Chris Stevens (cstevens@uow.edu.au)
Tue, 01 Jul 1997 23:11:17 +1100


Lindsay Oades wrote:

> Chris is a colleague of mine who will be at the Seattle conference. His work
> is not about schizophrenia but rather the idea of "insight" in general. I find
> his work interesting in mental health because of the term mentioned above- the
> client "without insight". He is on line somewhere so I will let him describe
> his own work.
> I don't know how much I have to offer to this conversation on schiziphrenia (as I
know little about it), but maybe what Kelly had to say about insight is relevant.
Kelly held seemingly paradoxical views on the place of insight in therapy. He
defined 'new insight' as a comprehensive construction of one's behaviour.
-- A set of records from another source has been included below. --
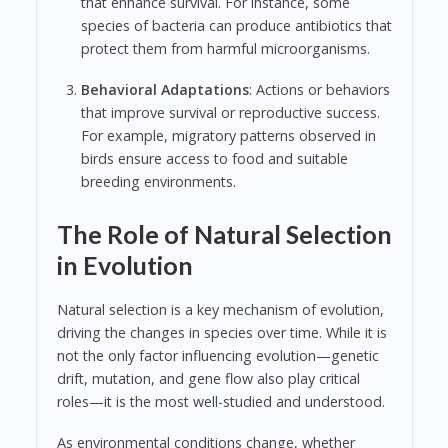
that enhance survival. For instance, some
species of bacteria can produce antibiotics that
protect them from harmful microorganisms.
Behavioral Adaptations
: Actions or behaviors
that improve survival or reproductive success.
For example, migratory patterns observed in
birds ensure access to food and suitable
breeding environments.
The Role of Natural Selection
in Evolution
Natural selection is a key mechanism of evolution,
driving the changes in species over time. While it is
not the only factor influencing evolution—genetic
drift, mutation, and gene flow also play critical
roles—it is the most well-studied and understood.
As environmental conditions change, whether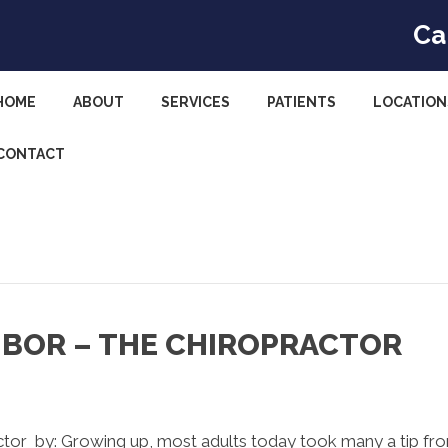
Ca
HOME
ABOUT
SERVICES
PATIENTS
LOCATION
CONTACT
HBOR – THE CHIROPRACTOR
ctor by: Growing up, most adults today took many a tip fr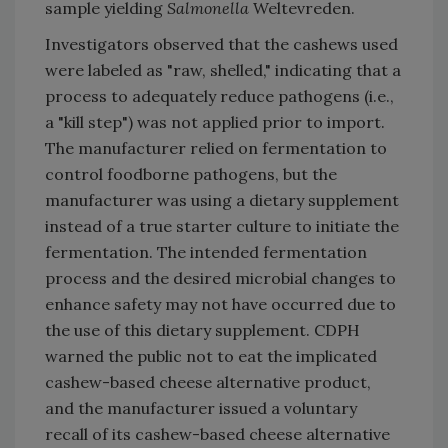
sample yielding
Salmonella
Weltevreden.
Investigators observed that the cashews used
were labeled as "raw, shelled," indicating that a
process to adequately reduce pathogens (i.e.,
a "kill step") was not applied prior to import.
The manufacturer relied on fermentation to
control foodborne pathogens, but the
manufacturer was using a dietary supplement
instead of a true starter culture to initiate the
fermentation. The intended fermentation
process and the desired microbial changes to
enhance safety may not have occurred due to
the use of this dietary supplement. CDPH
warned the public not to eat the implicated
cashew-based cheese alternative product,
and the manufacturer issued a voluntary
recall of its cashew-based cheese alternative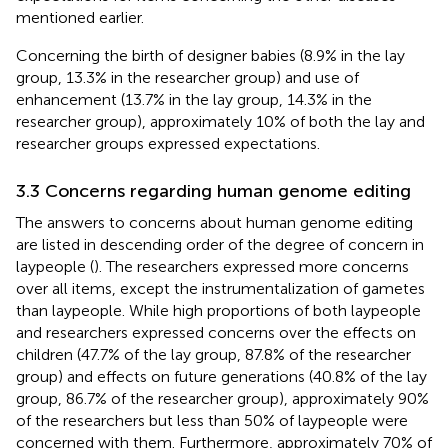
mentioned earlier.
Concerning the birth of designer babies (8.9% in the lay
group, 13.3% in the researcher group) and use of
enhancement (13.7% in the lay group, 14.3% in the
researcher group), approximately 10% of both the lay and
researcher groups expressed expectations.
3.3 Concerns regarding human genome editing
The answers to concerns about human genome editing
are listed in descending order of the degree of concern in
laypeople (
). The researchers expressed more concerns
over all items, except the instrumentalization of gametes
than laypeople. While high proportions of both laypeople
and researchers expressed concerns over the effects on
children (47.7% of the lay group, 87.8% of the researcher
group) and effects on future generations (40.8% of the lay
group, 86.7% of the researcher group), approximately 90%
of the researchers but less than 50% of laypeople were
concerned with them. Furthermore, approximately 70% of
Lyndsay has identified one very important position of Kelly's: his strident
opposition to therapists who labelled clients as 'lacking insight'... usually he
felt this meant the client was not running with the therapist's latest 'insight'.
Conversely, he warned therapists against the dangers of getting too carried away
when their client has a big 'insight' (Kelly used scare quotes frequently for
the term). He felt that often the client may not be ready for the comprehensive
implications of the reconstruction and this could lead either to suicide or to a
psychotic break. The latter may relate to a sudden loosening of the relevant
constructs to avoid the implications?(Bannister and Fransella's early work on
loose construing is, I think, theoretically relevant).

Other notable criticisms of 'insight' by Kelly were in reference to the client
with an overly dilated perceptual field, for whom everything was related to
everything else; he also felt that insight was not a goal of personal construct
therapy.

However, he does talk about 'genuine new insights' and it is clear that helping
the client manage successive creativity cycles (where insights may occur in the
tightening phases) was a goal of therapy. In my work (with Beverly Walker) I've
argued that it is the Experience Cycle and Kelly's pragmatist orientation that is
most relevant here. Assisting the client to systematically experiment and test
new constructions, to continually revise was most important. I guess a
distinction can be drawn between 'insightfullness' - as a learnable skill - and
having the 'right insight' - as an end or goal in itself. It was clearly the
former which Kelly endorsed. The term 'genuine' is pretty vague, but at least I
think that Kelly was implying that insights are only any good when they assist the
client to cope, or even prosper, in their living in the world.